Purpose of the Study:
- To develop and validate a novel deep learning model for accurate regional PM2.5 pollution prediction.
- To forecast PM2.5 concentrations for all cities within the Chengdu-Chongqing urban agglomeration simultaneously.
- To assess the model's performance against baseline models and real-world pollution data.
Main Methods:
- Utilized hourly PM2.5 concentration and meteorological data from January 1, 2021, to December 31, 2023.
- Developed a multi-input-multi-output deep learning framework named the multi-scales feature fusion regional pollution prediction network (MSFRPM).

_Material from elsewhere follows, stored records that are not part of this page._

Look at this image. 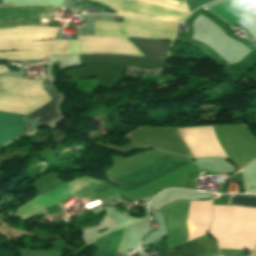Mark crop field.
Segmentation results:
<instances>
[{
  "label": "crop field",
  "instance_id": "obj_2",
  "mask_svg": "<svg viewBox=\"0 0 256 256\" xmlns=\"http://www.w3.org/2000/svg\"><path fill=\"white\" fill-rule=\"evenodd\" d=\"M113 53L143 56L122 34L118 23L95 21L94 36H78V41L59 40L53 54Z\"/></svg>",
  "mask_w": 256,
  "mask_h": 256
},
{
  "label": "crop field",
  "instance_id": "obj_9",
  "mask_svg": "<svg viewBox=\"0 0 256 256\" xmlns=\"http://www.w3.org/2000/svg\"><path fill=\"white\" fill-rule=\"evenodd\" d=\"M130 39L146 56L163 57L165 51H167L168 43L148 40V39Z\"/></svg>",
  "mask_w": 256,
  "mask_h": 256
},
{
  "label": "crop field",
  "instance_id": "obj_8",
  "mask_svg": "<svg viewBox=\"0 0 256 256\" xmlns=\"http://www.w3.org/2000/svg\"><path fill=\"white\" fill-rule=\"evenodd\" d=\"M215 14L229 22L231 25L252 17L241 0H228L210 9Z\"/></svg>",
  "mask_w": 256,
  "mask_h": 256
},
{
  "label": "crop field",
  "instance_id": "obj_12",
  "mask_svg": "<svg viewBox=\"0 0 256 256\" xmlns=\"http://www.w3.org/2000/svg\"><path fill=\"white\" fill-rule=\"evenodd\" d=\"M212 1H215V0H185L190 12L199 6Z\"/></svg>",
  "mask_w": 256,
  "mask_h": 256
},
{
  "label": "crop field",
  "instance_id": "obj_1",
  "mask_svg": "<svg viewBox=\"0 0 256 256\" xmlns=\"http://www.w3.org/2000/svg\"><path fill=\"white\" fill-rule=\"evenodd\" d=\"M42 79H21L12 76L0 78V112L27 114L49 101L41 87ZM0 113V147L20 136L24 115Z\"/></svg>",
  "mask_w": 256,
  "mask_h": 256
},
{
  "label": "crop field",
  "instance_id": "obj_4",
  "mask_svg": "<svg viewBox=\"0 0 256 256\" xmlns=\"http://www.w3.org/2000/svg\"><path fill=\"white\" fill-rule=\"evenodd\" d=\"M117 9L118 15L177 23L187 14L176 0H93Z\"/></svg>",
  "mask_w": 256,
  "mask_h": 256
},
{
  "label": "crop field",
  "instance_id": "obj_10",
  "mask_svg": "<svg viewBox=\"0 0 256 256\" xmlns=\"http://www.w3.org/2000/svg\"><path fill=\"white\" fill-rule=\"evenodd\" d=\"M81 59H128L153 63H166L167 59H153L144 57L124 56V55H81Z\"/></svg>",
  "mask_w": 256,
  "mask_h": 256
},
{
  "label": "crop field",
  "instance_id": "obj_14",
  "mask_svg": "<svg viewBox=\"0 0 256 256\" xmlns=\"http://www.w3.org/2000/svg\"><path fill=\"white\" fill-rule=\"evenodd\" d=\"M181 1H183V0H181Z\"/></svg>",
  "mask_w": 256,
  "mask_h": 256
},
{
  "label": "crop field",
  "instance_id": "obj_5",
  "mask_svg": "<svg viewBox=\"0 0 256 256\" xmlns=\"http://www.w3.org/2000/svg\"><path fill=\"white\" fill-rule=\"evenodd\" d=\"M188 164L192 163L189 161L162 157L141 169L119 178L110 179L109 181L116 184L121 192L125 193L147 185L154 180Z\"/></svg>",
  "mask_w": 256,
  "mask_h": 256
},
{
  "label": "crop field",
  "instance_id": "obj_13",
  "mask_svg": "<svg viewBox=\"0 0 256 256\" xmlns=\"http://www.w3.org/2000/svg\"><path fill=\"white\" fill-rule=\"evenodd\" d=\"M8 71H10V70L8 68H6L5 66H3V65L0 66V73H5Z\"/></svg>",
  "mask_w": 256,
  "mask_h": 256
},
{
  "label": "crop field",
  "instance_id": "obj_7",
  "mask_svg": "<svg viewBox=\"0 0 256 256\" xmlns=\"http://www.w3.org/2000/svg\"><path fill=\"white\" fill-rule=\"evenodd\" d=\"M43 87L45 91L49 93L52 100L42 108L30 113L25 117V121L29 125V131L59 117L56 110V105L61 100L60 97L50 86V80L44 79Z\"/></svg>",
  "mask_w": 256,
  "mask_h": 256
},
{
  "label": "crop field",
  "instance_id": "obj_11",
  "mask_svg": "<svg viewBox=\"0 0 256 256\" xmlns=\"http://www.w3.org/2000/svg\"><path fill=\"white\" fill-rule=\"evenodd\" d=\"M228 205L256 208V195L235 194L230 196Z\"/></svg>",
  "mask_w": 256,
  "mask_h": 256
},
{
  "label": "crop field",
  "instance_id": "obj_6",
  "mask_svg": "<svg viewBox=\"0 0 256 256\" xmlns=\"http://www.w3.org/2000/svg\"><path fill=\"white\" fill-rule=\"evenodd\" d=\"M123 32L128 37L172 40L175 25L125 17L121 23Z\"/></svg>",
  "mask_w": 256,
  "mask_h": 256
},
{
  "label": "crop field",
  "instance_id": "obj_3",
  "mask_svg": "<svg viewBox=\"0 0 256 256\" xmlns=\"http://www.w3.org/2000/svg\"><path fill=\"white\" fill-rule=\"evenodd\" d=\"M58 30L59 28H46V27H19L17 29H11V30H0V51L1 50H22V49L54 46L57 40L27 42V43H20V42L55 38ZM52 48L15 51V52H0V59L33 60V59L47 58L50 55Z\"/></svg>",
  "mask_w": 256,
  "mask_h": 256
}]
</instances>
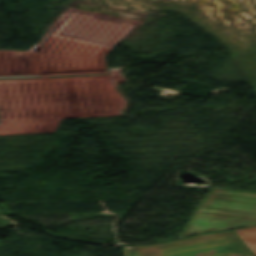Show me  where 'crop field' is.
<instances>
[{
  "label": "crop field",
  "instance_id": "8a807250",
  "mask_svg": "<svg viewBox=\"0 0 256 256\" xmlns=\"http://www.w3.org/2000/svg\"><path fill=\"white\" fill-rule=\"evenodd\" d=\"M121 247L124 256H245L251 254L231 230L197 234L160 244Z\"/></svg>",
  "mask_w": 256,
  "mask_h": 256
},
{
  "label": "crop field",
  "instance_id": "ac0d7876",
  "mask_svg": "<svg viewBox=\"0 0 256 256\" xmlns=\"http://www.w3.org/2000/svg\"><path fill=\"white\" fill-rule=\"evenodd\" d=\"M256 256V227L233 230Z\"/></svg>",
  "mask_w": 256,
  "mask_h": 256
},
{
  "label": "crop field",
  "instance_id": "34b2d1b8",
  "mask_svg": "<svg viewBox=\"0 0 256 256\" xmlns=\"http://www.w3.org/2000/svg\"><path fill=\"white\" fill-rule=\"evenodd\" d=\"M216 190H217V189L213 188V189L210 191V193L205 197V199L201 202V204H202L203 202H205L210 196H212V195L215 193Z\"/></svg>",
  "mask_w": 256,
  "mask_h": 256
},
{
  "label": "crop field",
  "instance_id": "412701ff",
  "mask_svg": "<svg viewBox=\"0 0 256 256\" xmlns=\"http://www.w3.org/2000/svg\"><path fill=\"white\" fill-rule=\"evenodd\" d=\"M250 256H253V255H250Z\"/></svg>",
  "mask_w": 256,
  "mask_h": 256
}]
</instances>
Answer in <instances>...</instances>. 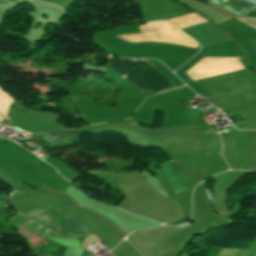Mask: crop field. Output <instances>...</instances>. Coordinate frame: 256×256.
<instances>
[{
	"label": "crop field",
	"mask_w": 256,
	"mask_h": 256,
	"mask_svg": "<svg viewBox=\"0 0 256 256\" xmlns=\"http://www.w3.org/2000/svg\"><path fill=\"white\" fill-rule=\"evenodd\" d=\"M109 64L130 83L143 91L159 93L174 87L148 62L109 57Z\"/></svg>",
	"instance_id": "crop-field-1"
},
{
	"label": "crop field",
	"mask_w": 256,
	"mask_h": 256,
	"mask_svg": "<svg viewBox=\"0 0 256 256\" xmlns=\"http://www.w3.org/2000/svg\"><path fill=\"white\" fill-rule=\"evenodd\" d=\"M47 207L49 206H38L23 215L29 217ZM69 217L70 213L68 211L51 206L29 218L56 233L67 237ZM84 234L90 233L71 215L68 237H76Z\"/></svg>",
	"instance_id": "crop-field-2"
},
{
	"label": "crop field",
	"mask_w": 256,
	"mask_h": 256,
	"mask_svg": "<svg viewBox=\"0 0 256 256\" xmlns=\"http://www.w3.org/2000/svg\"><path fill=\"white\" fill-rule=\"evenodd\" d=\"M176 162V161H175ZM174 161L167 162L162 165L164 174L166 175L169 183L171 184L175 194L191 189L190 184L179 168L178 164Z\"/></svg>",
	"instance_id": "crop-field-3"
},
{
	"label": "crop field",
	"mask_w": 256,
	"mask_h": 256,
	"mask_svg": "<svg viewBox=\"0 0 256 256\" xmlns=\"http://www.w3.org/2000/svg\"><path fill=\"white\" fill-rule=\"evenodd\" d=\"M215 4H218L240 16H244L252 7L253 5L248 4L241 0H227L224 5L220 4L221 0H210Z\"/></svg>",
	"instance_id": "crop-field-4"
},
{
	"label": "crop field",
	"mask_w": 256,
	"mask_h": 256,
	"mask_svg": "<svg viewBox=\"0 0 256 256\" xmlns=\"http://www.w3.org/2000/svg\"><path fill=\"white\" fill-rule=\"evenodd\" d=\"M81 131H58V132H46L42 134L32 135L31 137L45 140L46 142L54 145L57 142L67 138L68 136L80 133Z\"/></svg>",
	"instance_id": "crop-field-5"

- The MSFRPM model integrates temporal dependencies, inter-city pollutant transport, and meteorological factors.
Main Results:
- The MSFRPM model demonstrated significantly superior prediction performance compared to baseline models.
- The model effectively captured complex spatiotemporal dependencies in PM2.5 pollution.
- In 2023, moderate pollution was dominant, with pollution concentrated in winter; model predictions aligned with observations.
Conclusions:
- The MSFRPM model offers a robust solution for accurate regional PM2.5 pollution forecasting.
- Effective prediction capabilities are vital for coordinated regional pollution management and early warning systems.
- The study highlights the potential of deep learning in addressing complex environmental challenges like regional haze.